You may notice that you get a warning glm.fit: fitted probabilities numerically 0 or 1 occurred. As we discussed in class, this is an indication that we have perfect separation (some linear combination of variables perfectly predicts the winner). This is usually a sign that we are overfitting. One way to control overfitting in logistic regression is through regularization. Use the cv.glmnet function from the glmnet library to run K-fold cross validation and select the best regularization parameter for the logistic regression under the LASSO penalty. Reminder: set alpha=1 to run LASSO. What are the non-zero coefficients in the LASSO regression for the optimal value of \(\lambda\)? How do they compare to the unpenalized logistic regression? Save training and test errors to the records variable.
Compute ROC curves for the decision tree, logistic regression and LASSO logistic regression using predictions on the test data. Display them on the same plot. Based on your classification results, discuss the pros and cons of the various methods. Are the different classifiers more appropriate for answering different kinds of questions about the election?
Some possibilities for further exploration are:
Data preprocessing: we aggregated sub-county level data before performing classification. Would classification at the sub-county level before determining the winner perform better? What implicit assumptions are we making?

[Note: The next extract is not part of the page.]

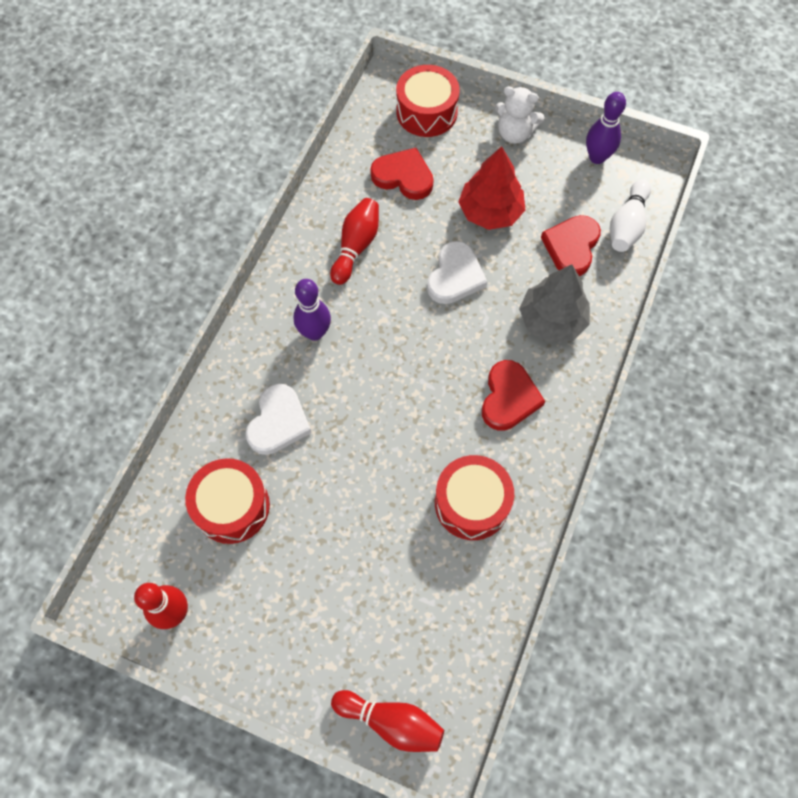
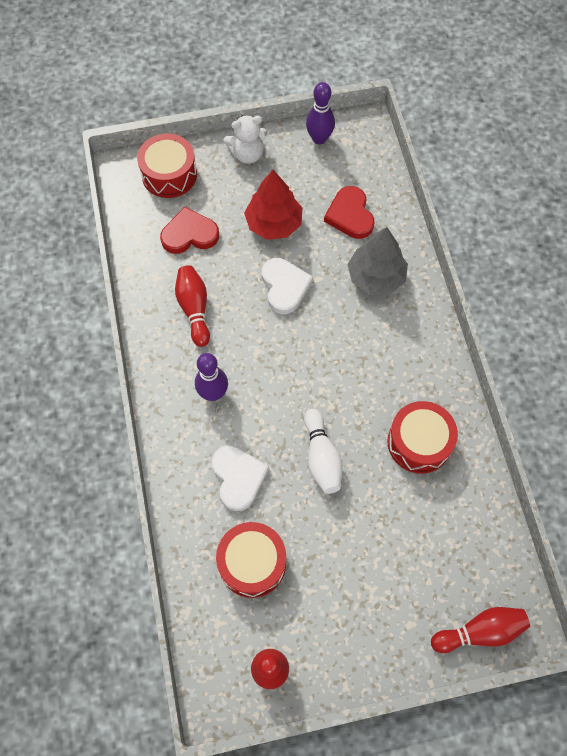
camera: 35 degrees left, 0 degrees up
(509, 398) = (388, 351): red heart -> none
(627, 225) = (376, 177): white bowling pin -> white bowling pin (321, 457)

Exploring additional classification methods: KNN, LDA, QDA, SVM, random forest, boosting etc. (You may research and use methods beyond those covered in this course). How do these compare to logistic regression and the tree method?
Bootstrap: Perform boostrap to generate plots similar to ISLR Figure 4.10/4.11. Discuss the results.
Use linear regression models to predict the total vote for each candidate by county. Compare and contrast these results with the classification models. Which do you prefer and why? How might they complement one another?
Conduct an exploratory analysis of the “purple” counties– the counties which the models predict Clinton and Trump were roughly equally likely to win. What is it about these counties that make them hard to predict?
Instead of using the native attributes (the original features), we can use principal components to create new (and lower dimensional) sets of features with which to train a classification model. This sometimes improves classification performance. Compare classifiers trained on the original features with those trained on PCA features.